Shady operators don’t just steal or misspend money. They divert millions of dollars that might otherwise flow to the many honorable organizations providing housing, job training, mental health care and other vital services to former military members and their families.
How veteran charity scams work
You may be approached in person, by mail, email, text or on the phone. Giving in the public society benefit category, which includes veterans, totaled $62.8 billion in 2023. Adjusted for inflation, that’s up more than 7 percent from the year before, according to Giving USA. Here are a few ways scammers try to get a piece of those funds.

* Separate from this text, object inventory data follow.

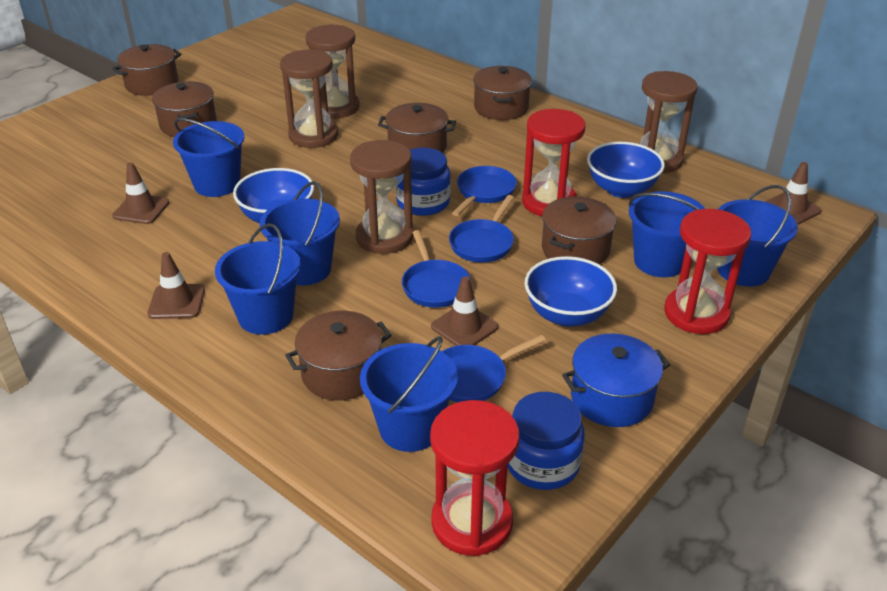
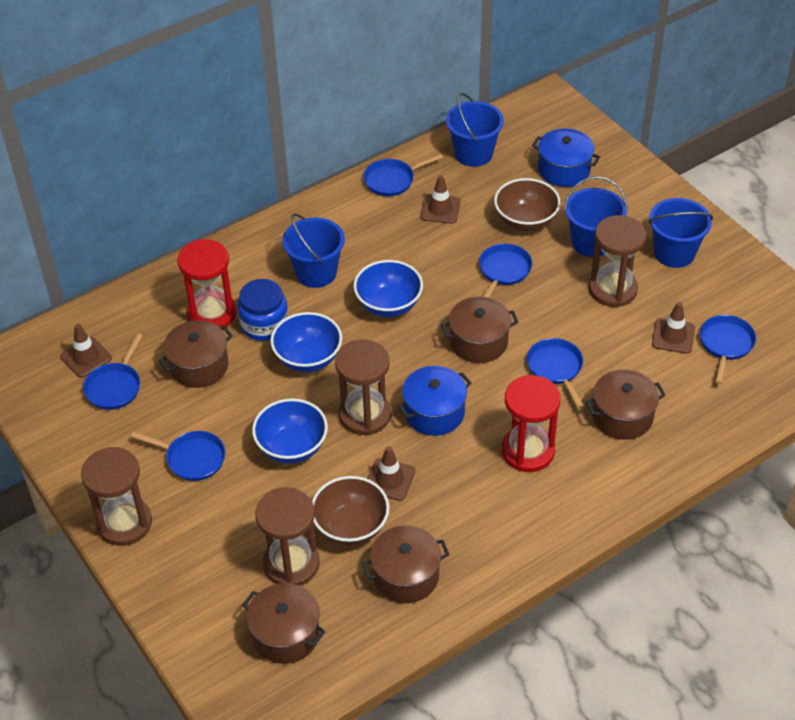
blue bucket: 6 -> 4
blue jar: 2 -> 1
blue pan: 4 -> 6
blue pot: 1 -> 2
brown bowl: 0 -> 2
brown pot: 6 -> 5
red hourglass: 3 -> 2

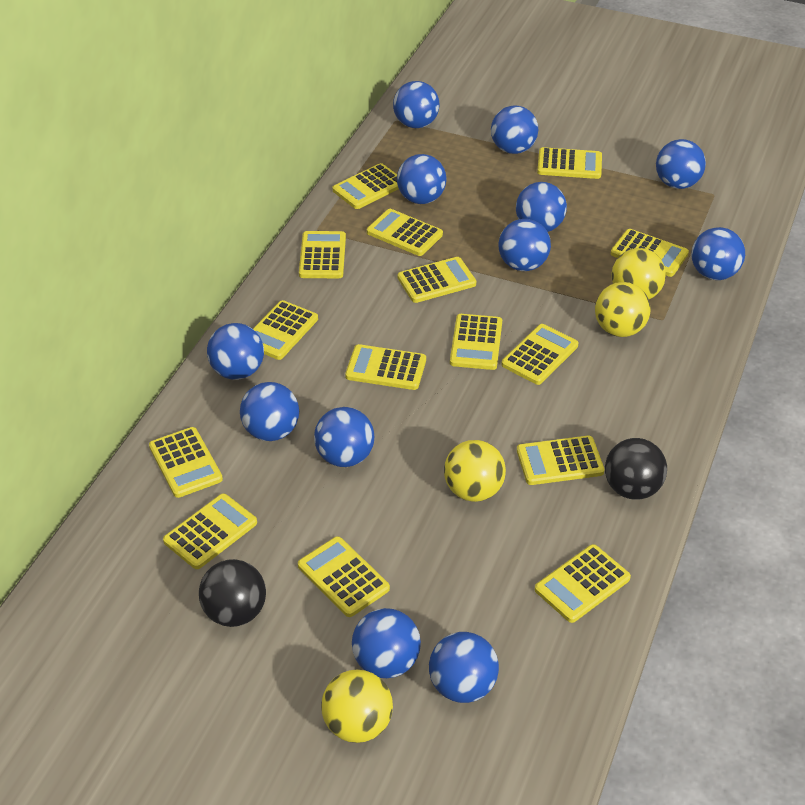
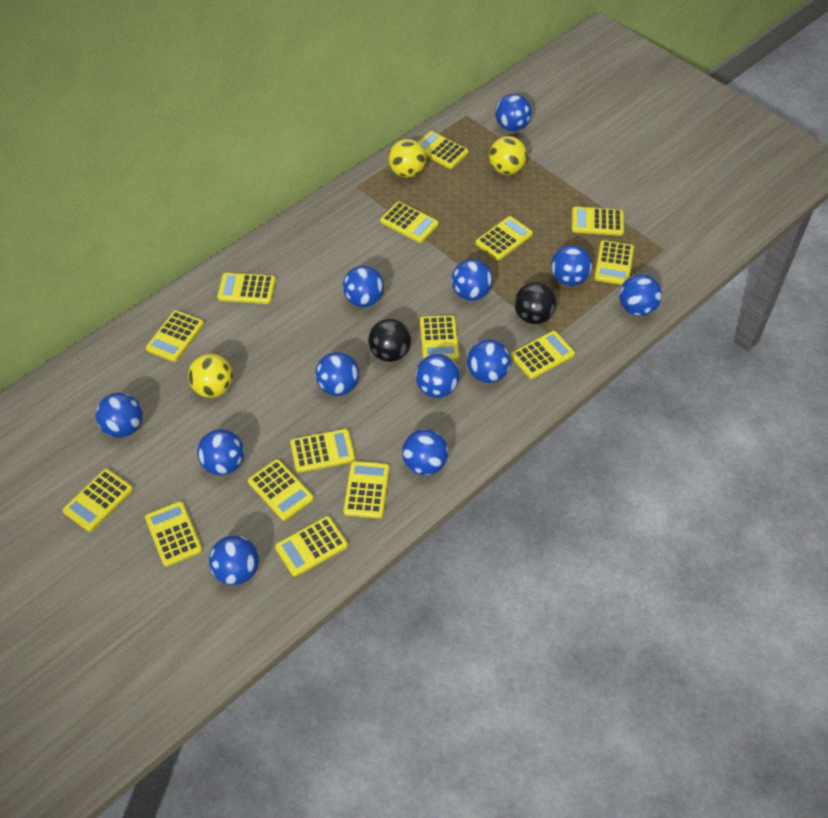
yellow ball: 4 -> 3

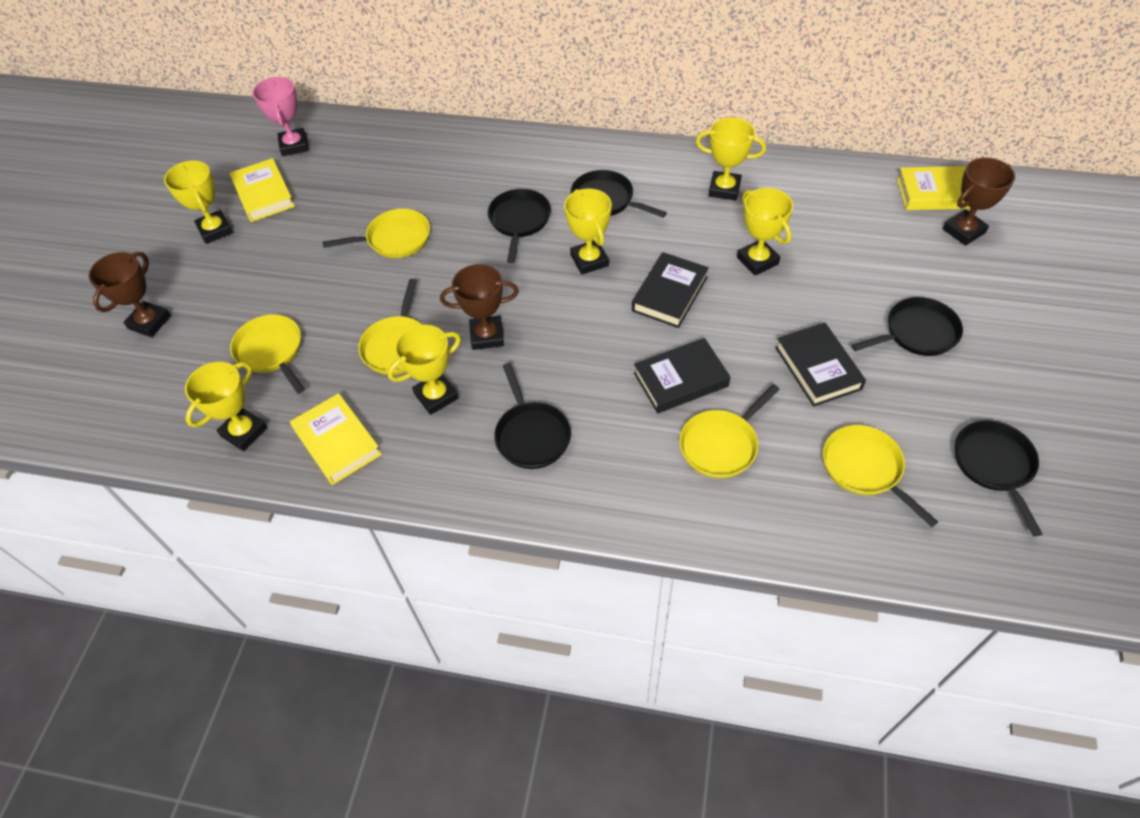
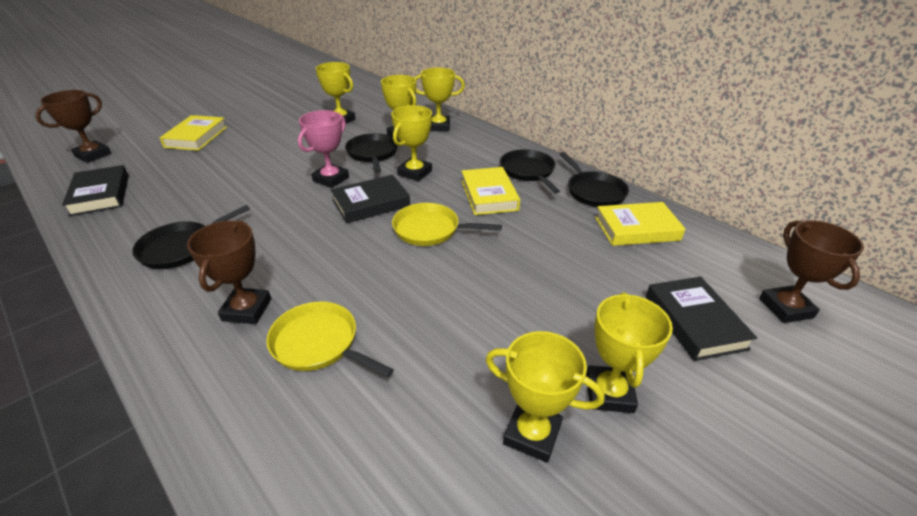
black pan: 5 -> 4
yellow pan: 5 -> 2

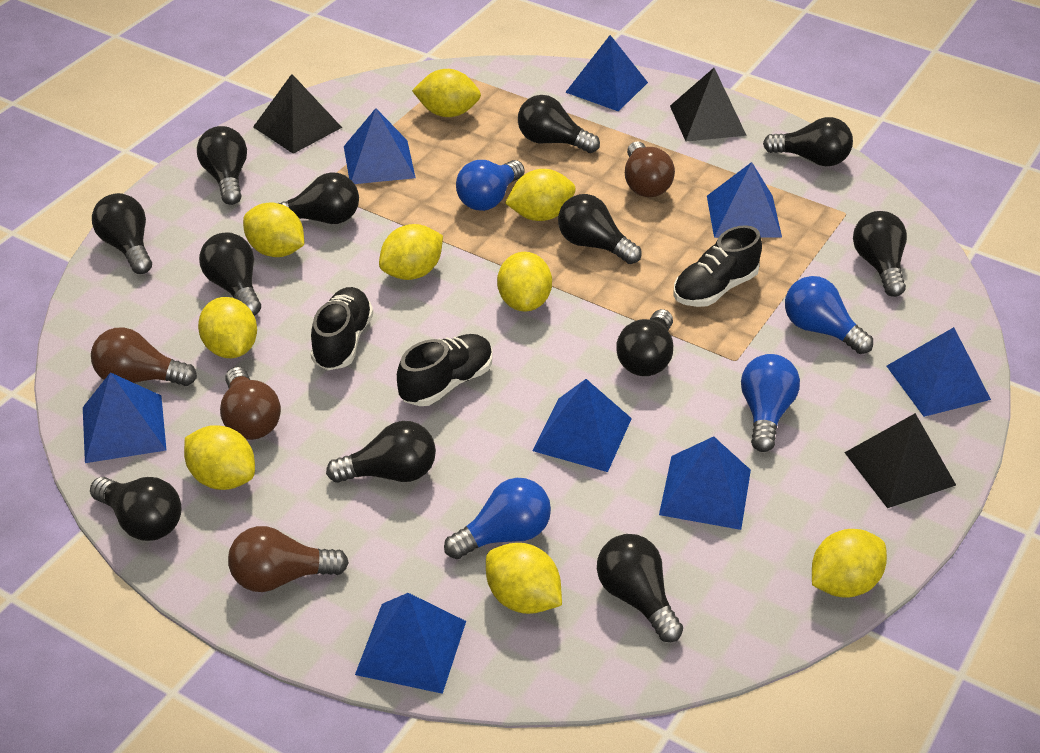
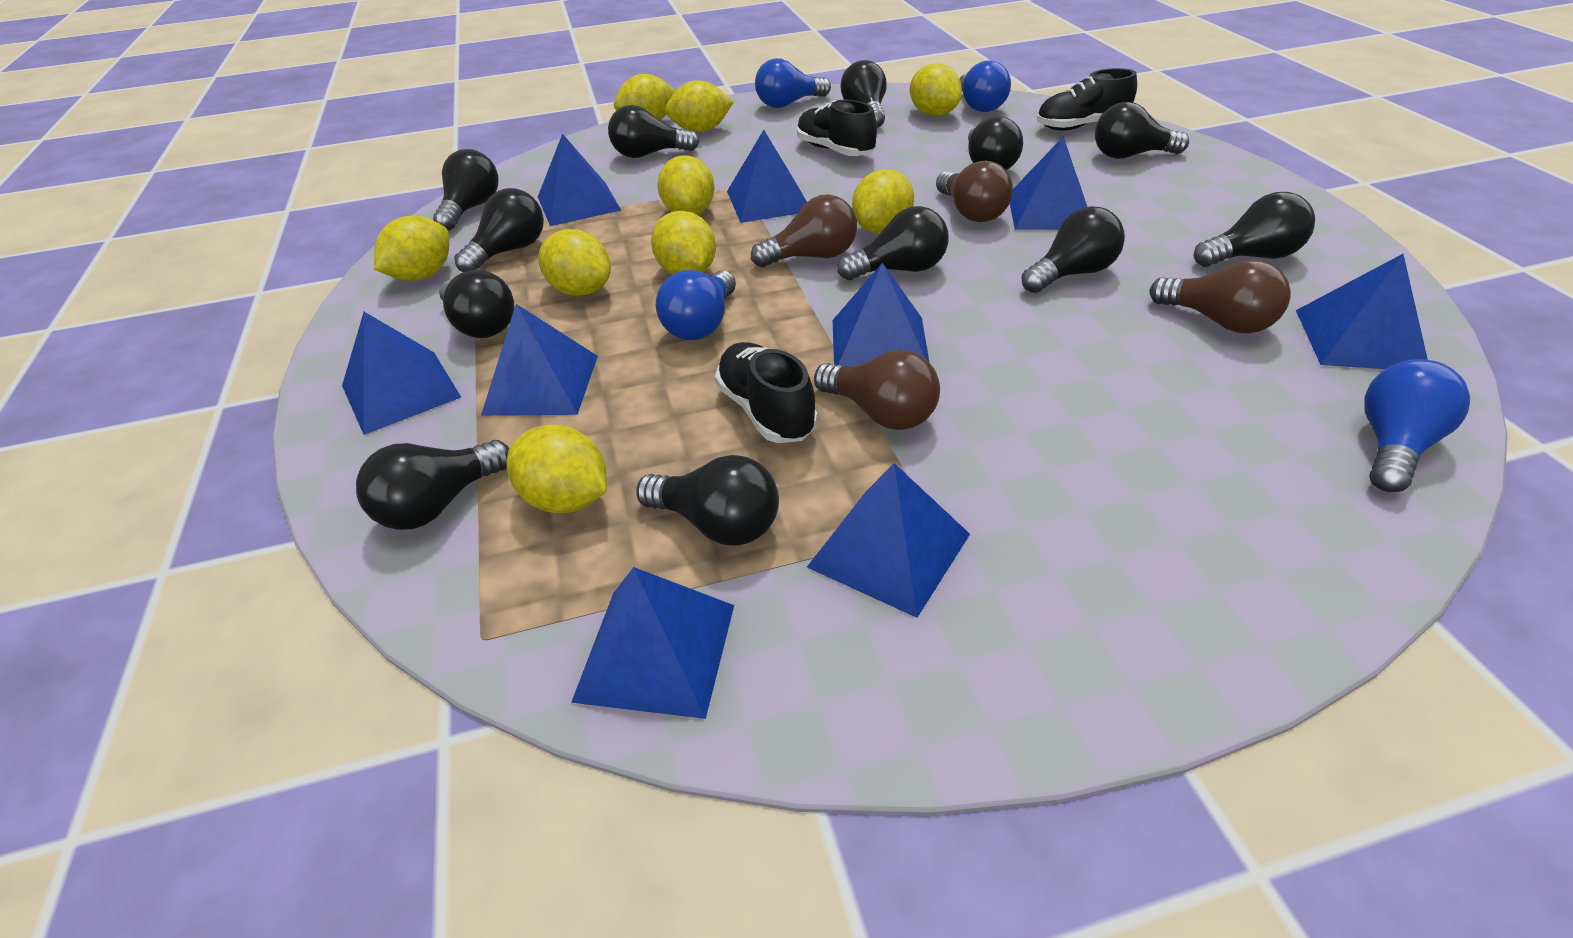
black pyramid: 3 -> 0
blue pyramid: 8 -> 9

Mimic genuine charities. Bogus military charities may reach out by direct mail, email, phone calls or texts, often imitating well-known charities. “Questionable operators are counting on the fact that you’re not going to look further to see if that’s the one you’re thinking of and you’re just going to give,” says Bennett Weiner, executive vice president and chief operating officer of the Better Business Bureau’s Wise Giving Alliance, which rates charities.
Prey on your kind nature. They tell heartrending stories and use evocative images to appeal to your patriotism and sympathy. If you hesitate, they imply that veterans sacrificed for the country, but you’re unwilling to help them. “What I recommend is (that people) understand that there’s a difference between being supportive of a cause and being supportive of a specific charity working in that cause,” Styron says.
Pretend you’ve given before. They claim you gave to them before and they’re just following up on a promised donation or asking you to renew your contribution. “They are trying to make it sound like you’ve already vetted them and you just forgot,” Weiner says.